Utrata opłaconego połączenia lotniczego, mandat karny oraz dalsze konsekwencje są efektem nieodpowiedzialnego zachowania Polki, która stawiła się do odprawy granicznej na katowickim lotnisku.
30 grudnia 2020 r. mieszkanka województwa lubuskiego stawiła się do odprawy granicznej samolotu czarterowego, lecącego do Hurghady (Egipt). Kobieta zamierzała udać się do partnera oraz swoich dzieci. W trakcie czynności służbowych, związanych z odprawą graniczną, funkcjonariusze Placówki Straży Granicznej w Katowicach-Pyrzowicach ujawnili, że w związku z pozytywnym wynikiem na obecność koronawirusa, Sanepid na kobietę nałożył obowiązek izolacji w terminie od 24.12.2020 r. do 02.01.2021 roku. Kobieta, będąc osobą potencjalnie zarażoną, przybyła w rejon o nasilonym przemieszczaniu się osób, jakim jest port lotniczy oraz chciała podróżować samolotem.

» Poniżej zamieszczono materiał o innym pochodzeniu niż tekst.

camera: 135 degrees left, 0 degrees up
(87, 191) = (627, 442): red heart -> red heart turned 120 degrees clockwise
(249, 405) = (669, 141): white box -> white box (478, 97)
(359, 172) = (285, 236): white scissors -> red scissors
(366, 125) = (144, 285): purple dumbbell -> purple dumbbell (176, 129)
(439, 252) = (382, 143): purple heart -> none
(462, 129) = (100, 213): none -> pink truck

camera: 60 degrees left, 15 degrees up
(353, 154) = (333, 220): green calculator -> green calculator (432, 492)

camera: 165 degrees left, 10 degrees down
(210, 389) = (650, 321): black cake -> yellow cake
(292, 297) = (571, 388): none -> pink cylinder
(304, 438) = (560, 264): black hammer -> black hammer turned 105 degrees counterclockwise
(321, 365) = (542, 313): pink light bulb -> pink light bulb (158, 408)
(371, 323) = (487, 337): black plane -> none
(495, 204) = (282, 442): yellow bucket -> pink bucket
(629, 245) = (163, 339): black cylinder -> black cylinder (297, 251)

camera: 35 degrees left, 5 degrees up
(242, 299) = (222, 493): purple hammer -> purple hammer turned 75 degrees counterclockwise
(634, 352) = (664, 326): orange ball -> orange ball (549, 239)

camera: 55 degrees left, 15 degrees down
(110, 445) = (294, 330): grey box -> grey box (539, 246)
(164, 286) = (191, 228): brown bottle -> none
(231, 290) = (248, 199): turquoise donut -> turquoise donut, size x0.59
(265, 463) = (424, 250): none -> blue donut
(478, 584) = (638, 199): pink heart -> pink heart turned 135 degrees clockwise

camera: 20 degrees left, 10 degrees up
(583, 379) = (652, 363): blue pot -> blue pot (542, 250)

Swoim zachowaniem sprowadziła niebezpieczeństwo dla życia lub zdrowia wielu osób powodując zagrożenie epidemiologiczne, lub szerzenie się choroby zakaźnej, czym wyczerpała znamiona czynu z art. 165 § 1 ust. 1 kodeksu karnego. W celu niedopuszczenia do ewentualnego zarażania chorobą: pasażerów, załogi samolotu oraz obsługi portu lotniczego, Polka została zatrzymana przez funkcjonariuszy Straży Granicznej.
W związku ze złamaniem zasad zawartych w przepisach o zapobieganiu chorób zakaźnych opuszczając miejsce przebywania na izolacji, kobietę ukarano mandatem karnym w wysokości 500 złotych na podstawie art. 116 §1a kodeksu wykroczeń. Ponadto Funkcjonariusze Straży Granicznej, o tym fakcie poinformowali Państwową Inspekcję Sanitarną.
O dalszym losie kobiety zadecyduje Prokuratura Rejonowa w Tarnowskich Górach.